DIRECTIONS FOR THIS TASK: Reproduce every record below exactly, without the pictures.

# # #

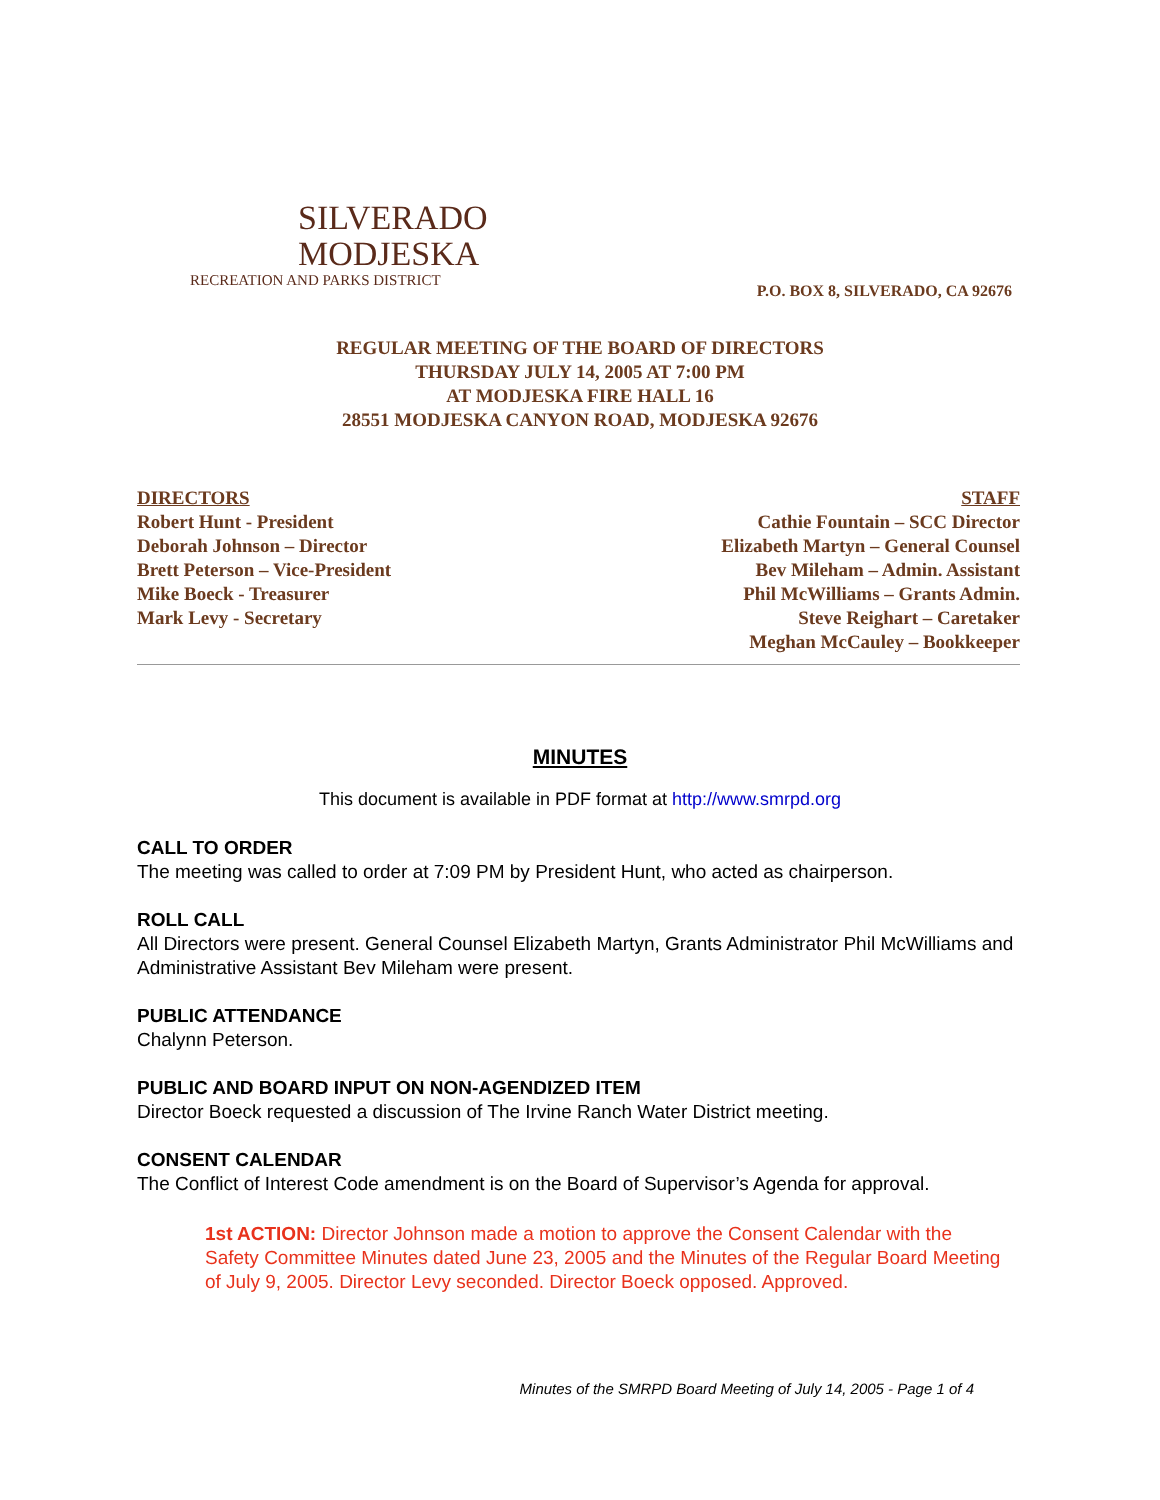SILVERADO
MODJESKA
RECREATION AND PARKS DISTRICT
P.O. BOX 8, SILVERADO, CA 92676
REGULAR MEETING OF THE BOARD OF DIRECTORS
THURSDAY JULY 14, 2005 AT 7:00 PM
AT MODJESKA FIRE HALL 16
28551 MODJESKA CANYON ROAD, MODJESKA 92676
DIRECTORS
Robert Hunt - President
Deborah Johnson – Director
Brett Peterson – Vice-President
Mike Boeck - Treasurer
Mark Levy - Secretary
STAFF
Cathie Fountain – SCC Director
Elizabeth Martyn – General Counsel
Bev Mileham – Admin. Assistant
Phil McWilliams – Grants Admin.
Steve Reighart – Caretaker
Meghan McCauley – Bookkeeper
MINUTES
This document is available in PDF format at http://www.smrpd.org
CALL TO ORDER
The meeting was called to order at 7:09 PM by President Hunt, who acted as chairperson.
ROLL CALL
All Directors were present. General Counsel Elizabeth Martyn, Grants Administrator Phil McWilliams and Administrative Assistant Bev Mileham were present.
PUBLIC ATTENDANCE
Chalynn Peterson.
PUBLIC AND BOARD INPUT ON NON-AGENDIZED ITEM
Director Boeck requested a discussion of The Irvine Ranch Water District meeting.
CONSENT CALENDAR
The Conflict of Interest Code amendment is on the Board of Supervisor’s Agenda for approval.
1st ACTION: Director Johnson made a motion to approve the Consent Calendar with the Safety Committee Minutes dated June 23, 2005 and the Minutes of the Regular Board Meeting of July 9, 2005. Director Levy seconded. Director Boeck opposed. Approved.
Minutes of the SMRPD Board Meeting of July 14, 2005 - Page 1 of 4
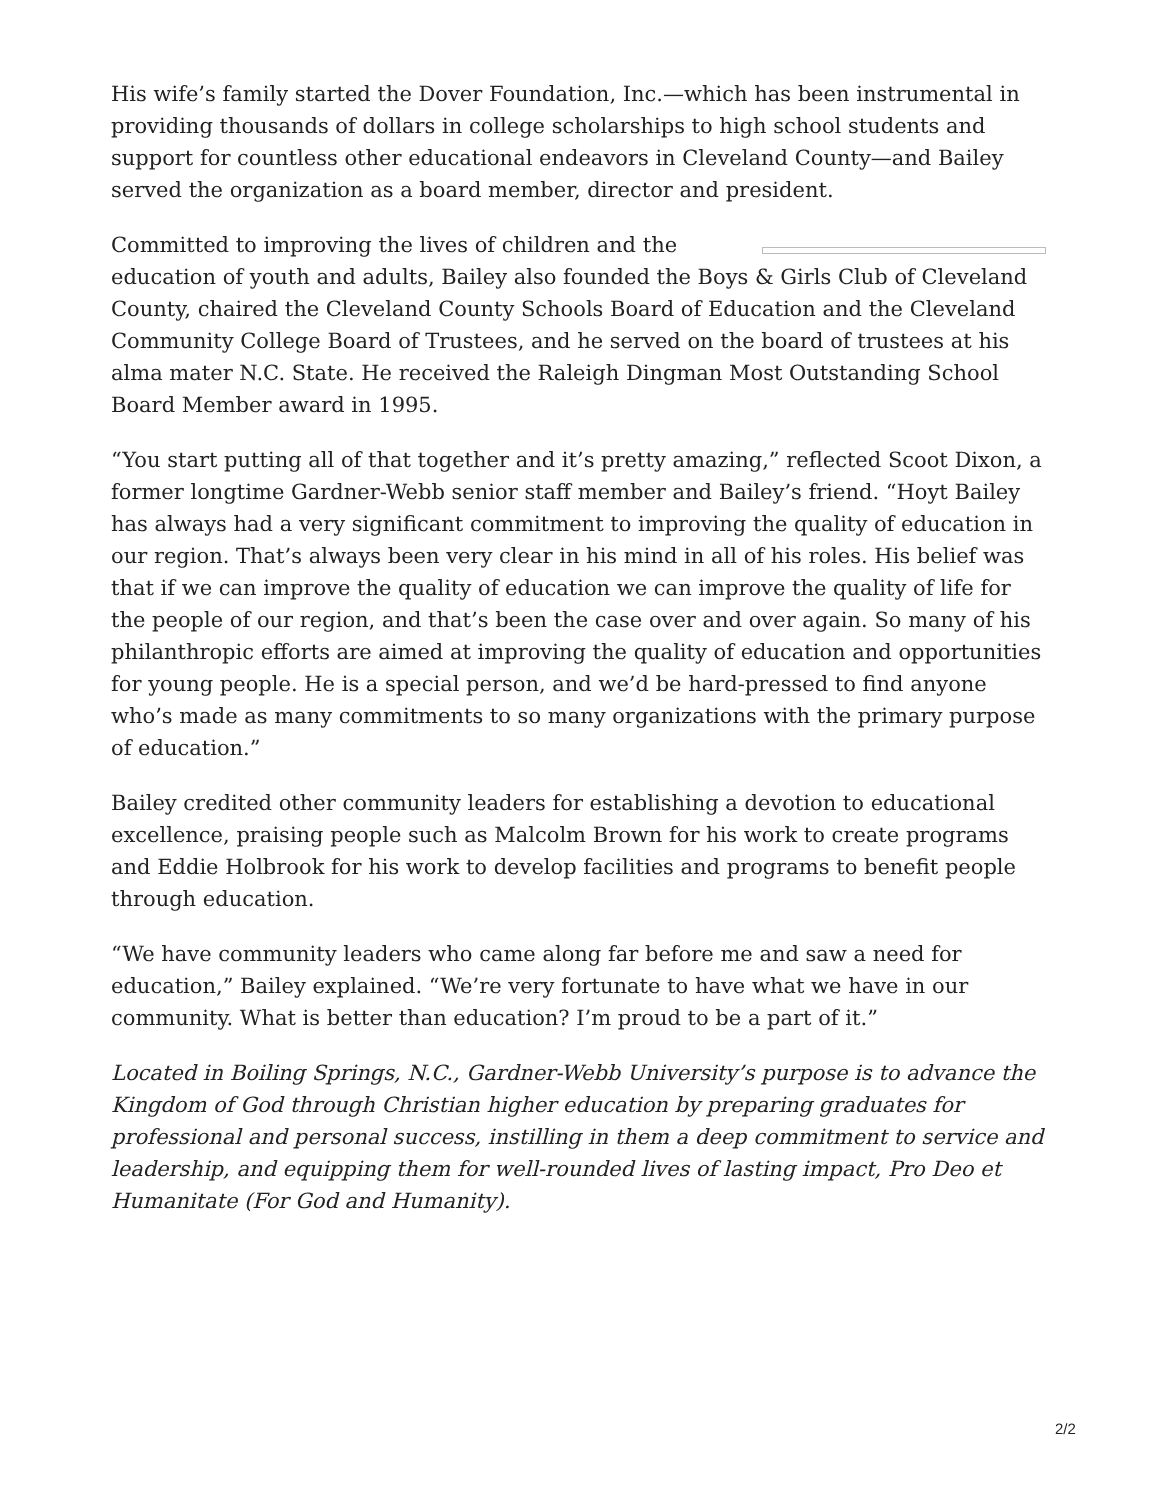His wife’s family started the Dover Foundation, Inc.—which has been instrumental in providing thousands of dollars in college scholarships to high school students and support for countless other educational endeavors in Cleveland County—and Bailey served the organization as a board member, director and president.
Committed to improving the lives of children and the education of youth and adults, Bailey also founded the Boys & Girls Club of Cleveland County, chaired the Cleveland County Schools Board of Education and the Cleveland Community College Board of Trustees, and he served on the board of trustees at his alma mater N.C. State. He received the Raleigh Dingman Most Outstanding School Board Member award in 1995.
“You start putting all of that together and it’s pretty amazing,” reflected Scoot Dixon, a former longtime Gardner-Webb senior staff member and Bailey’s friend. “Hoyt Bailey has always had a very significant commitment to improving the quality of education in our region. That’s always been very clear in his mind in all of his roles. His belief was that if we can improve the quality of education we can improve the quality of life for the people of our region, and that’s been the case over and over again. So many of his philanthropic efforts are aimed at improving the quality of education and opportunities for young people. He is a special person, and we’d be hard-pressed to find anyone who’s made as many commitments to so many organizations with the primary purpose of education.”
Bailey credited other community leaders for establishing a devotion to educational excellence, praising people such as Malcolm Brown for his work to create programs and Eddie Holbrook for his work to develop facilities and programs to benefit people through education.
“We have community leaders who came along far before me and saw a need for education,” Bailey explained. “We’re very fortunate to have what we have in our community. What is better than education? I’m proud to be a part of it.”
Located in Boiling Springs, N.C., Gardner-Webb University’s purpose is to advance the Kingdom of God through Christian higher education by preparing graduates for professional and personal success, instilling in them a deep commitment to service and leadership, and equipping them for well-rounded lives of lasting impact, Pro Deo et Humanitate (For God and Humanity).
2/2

# # #

SOLUTION TO THIS PROBLEM:
SILVERADO
MODJESKA
RECREATION AND PARKS DISTRICT
P.O. BOX 8, SILVERADO, CA 92676
REGULAR MEETING OF THE BOARD OF DIRECTORS
THURSDAY JULY 14, 2005 AT 7:00 PM
AT MODJESKA FIRE HALL 16
28551 MODJESKA CANYON ROAD, MODJESKA 92676
DIRECTORS
Robert Hunt - President
Deborah Johnson – Director
Brett Peterson – Vice-President
Mike Boeck - Treasurer
Mark Levy - Secretary
STAFF
Cathie Fountain – SCC Director
Elizabeth Martyn – General Counsel
Bev Mileham – Admin. Assistant
Phil McWilliams – Grants Admin.
Steve Reighart – Caretaker
Meghan McCauley – Bookkeeper
MINUTES
This document is available in PDF format at http://www.smrpd.org
CALL TO ORDER
The meeting was called to order at 7:09 PM by President Hunt, who acted as chairperson.
ROLL CALL
All Directors were present. General Counsel Elizabeth Martyn, Grants Administrator Phil McWilliams and Administrative Assistant Bev Mileham were present.
PUBLIC ATTENDANCE
Chalynn Peterson.
PUBLIC AND BOARD INPUT ON NON-AGENDIZED ITEM
Director Boeck requested a discussion of The Irvine Ranch Water District meeting.
CONSENT CALENDAR
The Conflict of Interest Code amendment is on the Board of Supervisor’s Agenda for approval.
1st ACTION: Director Johnson made a motion to approve the Consent Calendar with the Safety Committee Minutes dated June 23, 2005 and the Minutes of the Regular Board Meeting of July 9, 2005. Director Levy seconded. Director Boeck opposed. Approved.
Minutes of the SMRPD Board Meeting of July 14, 2005 - Page 1 of 4
His wife’s family started the Dover Foundation, Inc.—which has been instrumental in providing thousands of dollars in college scholarships to high school students and support for countless other educational endeavors in Cleveland County—and Bailey served the organization as a board member, director and president.
Committed to improving the lives of children and the education of youth and adults, Bailey also founded the Boys & Girls Club of Cleveland County, chaired the Cleveland County Schools Board of Education and the Cleveland Community College Board of Trustees, and he served on the board of trustees at his alma mater N.C. State. He received the Raleigh Dingman Most Outstanding School Board Member award in 1995.
“You start putting all of that together and it’s pretty amazing,” reflected Scoot Dixon, a former longtime Gardner-Webb senior staff member and Bailey’s friend. “Hoyt Bailey has always had a very significant commitment to improving the quality of education in our region. That’s always been very clear in his mind in all of his roles. His belief was that if we can improve the quality of education we can improve the quality of life for the people of our region, and that’s been the case over and over again. So many of his philanthropic efforts are aimed at improving the quality of education and opportunities for young people. He is a special person, and we’d be hard-pressed to find anyone who’s made as many commitments to so many organizations with the primary purpose of education.”
Bailey credited other community leaders for establishing a devotion to educational excellence, praising people such as Malcolm Brown for his work to create programs and Eddie Holbrook for his work to develop facilities and programs to benefit people through education.
“We have community leaders who came along far before me and saw a need for education,” Bailey explained. “We’re very fortunate to have what we have in our community. What is better than education? I’m proud to be a part of it.”
Located in Boiling Springs, N.C., Gardner-Webb University’s purpose is to advance the Kingdom of God through Christian higher education by preparing graduates for professional and personal success, instilling in them a deep commitment to service and leadership, and equipping them for well-rounded lives of lasting impact, Pro Deo et Humanitate (For God and Humanity).
2/2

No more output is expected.